How 'The Truth vs. Alex Jones' brings up tragic American questions

Alex Jones, center, appears in a courtroom with his attorneys in a moment captured for the HBO documentary "The Truth vs. Alex Jones."
Alex Jones, center, appears in a courtroom with his attorneys in a moment captured for the HBO documentary "The Truth vs. Alex Jones."

It took no small amount of gumption for me to finally watch the new HBO documentary “The Truth vs. Alex Jones.”

I was expecting a hate-watch. You know, like people who consume cable news just because it feeds into existing anger about a topic and amplifies that emotion. Like a drug, something I try to avoid because there’s plenty to be angry about and I don’t need excuses.

But there’s something wholly necessary about this story and what it says, not only about conspiracy theorist broadcaster Alex Jones but also about his audience and the state of American culture. One should learn something if your blood pressure is going to rise so precipitously.

For those of you lucky enough not to know, Jones is an Austin, Texas-based web personality who runs InfoWars. His media domain peddles wild theories about the events of the day in between selling iodine droplets and dietary supplements.

Conspiracies have been around forever as the laziest way of connecting data points, as Nate Silver once put it. But there’s something soothing to particular brains that see patterns in a world that doesn’t make sense and feels out of control. Perhaps there is some plan hatched by nefarious people of wealth and fortune who, in fact, are behind all the chaos. Maybe those forces are the reason one has not met their potential and been held down their entire lives, the brain thinks.

■ INSTRUCTIONS ■
1. According to the article on the Alex Jones documentary, in which city is Jones based?
2. In the article on the Alex Jones documentary, substitute "a habit" for "a drug" in everything from "I was expecting" down to "don’t need excuses.", and write out that passage.

■ DATASET EXTRACT ■

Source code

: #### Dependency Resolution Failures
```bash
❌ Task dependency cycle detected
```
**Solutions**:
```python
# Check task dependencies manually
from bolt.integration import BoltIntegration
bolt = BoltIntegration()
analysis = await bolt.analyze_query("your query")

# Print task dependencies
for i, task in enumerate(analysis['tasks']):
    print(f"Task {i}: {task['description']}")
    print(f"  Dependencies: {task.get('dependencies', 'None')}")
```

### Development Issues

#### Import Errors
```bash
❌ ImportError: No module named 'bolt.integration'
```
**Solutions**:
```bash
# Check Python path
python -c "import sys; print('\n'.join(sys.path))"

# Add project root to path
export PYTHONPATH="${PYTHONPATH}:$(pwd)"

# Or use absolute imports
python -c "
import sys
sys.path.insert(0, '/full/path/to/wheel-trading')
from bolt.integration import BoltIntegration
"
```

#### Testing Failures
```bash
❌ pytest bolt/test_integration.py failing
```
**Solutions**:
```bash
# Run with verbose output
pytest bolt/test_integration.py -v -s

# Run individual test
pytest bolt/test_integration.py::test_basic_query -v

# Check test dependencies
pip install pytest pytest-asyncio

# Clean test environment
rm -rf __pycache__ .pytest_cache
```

■ SOLUTION LIST ■
1. Austin, Texas.

2.
I was expecting a hate-watch. You know, like people who consume cable news just because it feeds into existing anger about a topic and amplifies that emotion. Like a habit, something I try to avoid because there’s plenty to be angry about and I don’t need excuses.